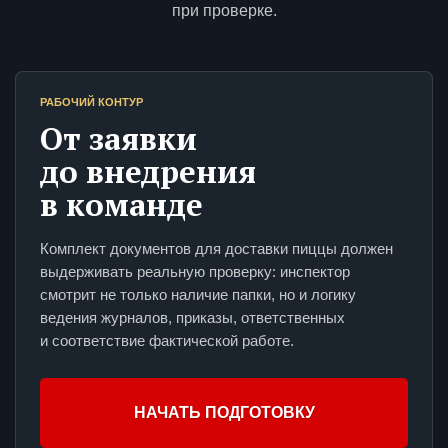
при проверке.
РАБОЧИЙ КОНТУР
От заявки
до внедрения
в команде
Комплект документов для доставки пиццы должен
выдерживать реальную проверку: инспектор
смотрит не только наличие папки, но и логику
ведения журналов, приказы, ответственных
и соответствие фактической работе.
НАЧАТЬ ПОДГОТОВКУ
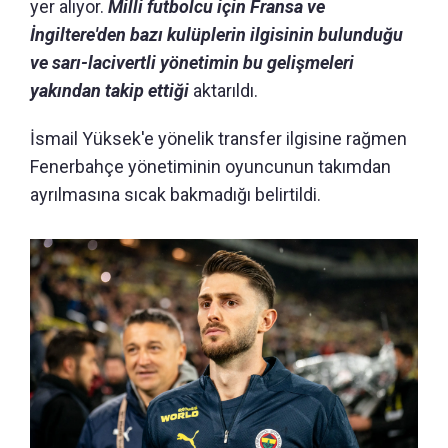
yer alıyor.
Milli futbolcu için Fransa ve
İngiltere'den bazı kulüplerin ilgisinin bulunduğu
ve sarı-lacivertli yönetimin bu gelişmeleri
yakından takip ettiği
aktarıldı.
İsmail Yüksek'e yönelik transfer ilgisine rağmen
Fenerbahçe yönetiminin oyuncunun takımdan
ayrılmasına sıcak bakmadığı belirtildi.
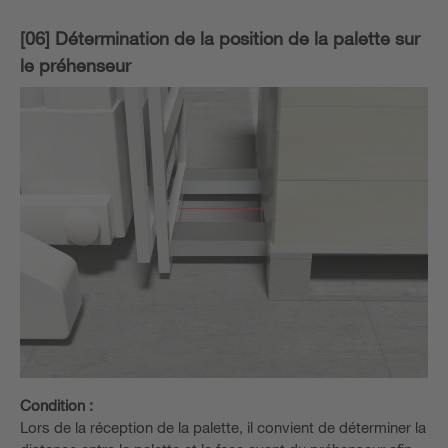
[06] Détermination de la position de la palette sur
le préhenseur
Condition :
Lors de la réception de la palette, il convient de déterminer la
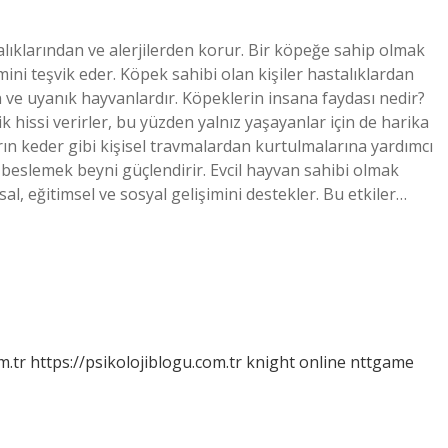
alıklarından ve alerjilerden korur. Bir köpeğe sahip olmak
rejimini teşvik eder. Köpek sahibi olan kişiler hastalıklardan
 ve uyanık hayvanlardır. Köpeklerin insana faydası nedir?
ik hissi verirler, bu yüzden yalnız yaşayanlar için de harika
rın keder gibi kişisel travmalardan kurtulmalarına yardımcı
n beslemek beyni güçlendirir. Evcil hayvan sahibi olmak
sal, eğitimsel ve sosyal gelişimini destekler. Bu etkiler…
m.tr
https://psikolojiblogu.com.tr
knight online
nttgame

_ _ _ _ _

Work instructions:
Could you write the entries out again exactly, without their pictures?

Response:
при проверке.
РАБОЧИЙ КОНТУР
От заявки
до внедрения
в команде
Комплект документов для доставки пиццы должен
выдерживать реальную проверку: инспектор
смотрит не только наличие папки, но и логику
ведения журналов, приказы, ответственных
и соответствие фактической работе.
НАЧАТЬ ПОДГОТОВКУ
yer alıyor.
Milli futbolcu için Fransa ve
İngiltere'den bazı kulüplerin ilgisinin bulunduğu
ve sarı-lacivertli yönetimin bu gelişmeleri
yakından takip ettiği
aktarıldı.
İsmail Yüksek'e yönelik transfer ilgisine rağmen
Fenerbahçe yönetiminin oyuncunun takımdan
ayrılmasına sıcak bakmadığı belirtildi.
[06] Détermination de la position de la palette sur
le préhenseur
Condition :
Lors de la réception de la palette, il convient de déterminer la
alıklarından ve alerjilerden korur. Bir köpeğe sahip olmak
rejimini teşvik eder. Köpek sahibi olan kişiler hastalıklardan
 ve uyanık hayvanlardır. Köpeklerin insana faydası nedir?
ik hissi verirler, bu yüzden yalnız yaşayanlar için de harika
rın keder gibi kişisel travmalardan kurtulmalarına yardımcı
n beslemek beyni güçlendirir. Evcil hayvan sahibi olmak
sal, eğitimsel ve sosyal gelişimini destekler. Bu etkiler…
m.tr
https://psikolojiblogu.com.tr
knight online
nttgame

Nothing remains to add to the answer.